(PROMPT A): In the managed services text, rewrite everything from "The millions of" down to "and improve profitability.", swapping "uncertain" for "challenging".
(PROMPT B): Please arrange the lines of the entries below as a JSON list of strings, one string per line, skipping blank lines and leaving the pictures out.

(EXERCISE PASSAGE):

__________

The millions of small businesses worldwide with 20 to 100 employees represent a large opportunity for providers who offer managed services, but small businesses generally have a low awareness and understanding of managed network services and their business benefits. Those companies that rely on third parties for IT support do so on an as-needed basis. And in these uncertain economic times, when every strategic decision made by a small business is subject to intense scrutiny, service providers must work hard to convince small-business prospects that managed services can help them cut costs, utilize employees more effectively, serve customers better, become more competitive, and improve profitability.
Approaching the small business as a smaller version of a large enterprise company is a mistake because small companies have different requirements, resources, and understanding of technology as compared to large companies. Although segmenting small companies based on the number of employees or revenues is important, it is not sufficient as a way of effectively tailoring services to close a sale. Some small companies have a sophisticated understanding of technology and highly specific requirements whereas others must first grasp how network services can add value.

__________

(RECORDS FOR THIS TASK):
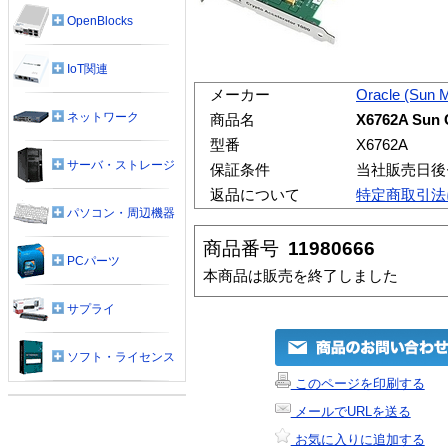
OpenBlocks
IoT関連
メーカー
Oracle (Sun 
ネットワーク
商品名
X6762A Sun C
型番
X6762A
サーバ・ストレージ
保証条件
当社販売日後
返品について
特定商取引法
パソコン・周辺機器
商品番号
11980666
PCパーツ
本商品は販売を終了しました
サプライ
ソフト・ライセンス
このページを印刷する
メールでURLを送る
お気に入りに追加する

__________

(ANSWER AREA A):
The millions of small businesses worldwide with 20 to 100 employees represent a large opportunity for providers who offer managed services, but small businesses generally have a low awareness and understanding of managed network services and their business benefits. Those companies that rely on third parties for IT support do so on an as-needed basis. And in these challenging economic times, when every strategic decision made by a small business is subject to intense scrutiny, service providers must work hard to convince small-business prospects that managed services can help them cut costs, utilize employees more effectively, serve customers better, become more competitive, and improve profitability.

(ANSWER AREA B):
[
  "OpenBlocks",
  "IoT関連",
  "メーカー",
  "Oracle (Sun ",
  "ネットワーク",
  "商品名",
  "X6762A Sun C",
  "型番",
  "X6762A",
  "サーバ・ストレージ",
  "保証条件",
  "当社販売日後",
  "返品について",
  "特定商取引法",
  "パソコン・周辺機器",
  "商品番号",
  "11980666",
  "PCパーツ",
  "本商品は販売を終了しました",
  "サプライ",
  "ソフト・ライセンス",
  "このページを印刷する",
  "メールでURLを送る",
  "お気に入りに追加する"
]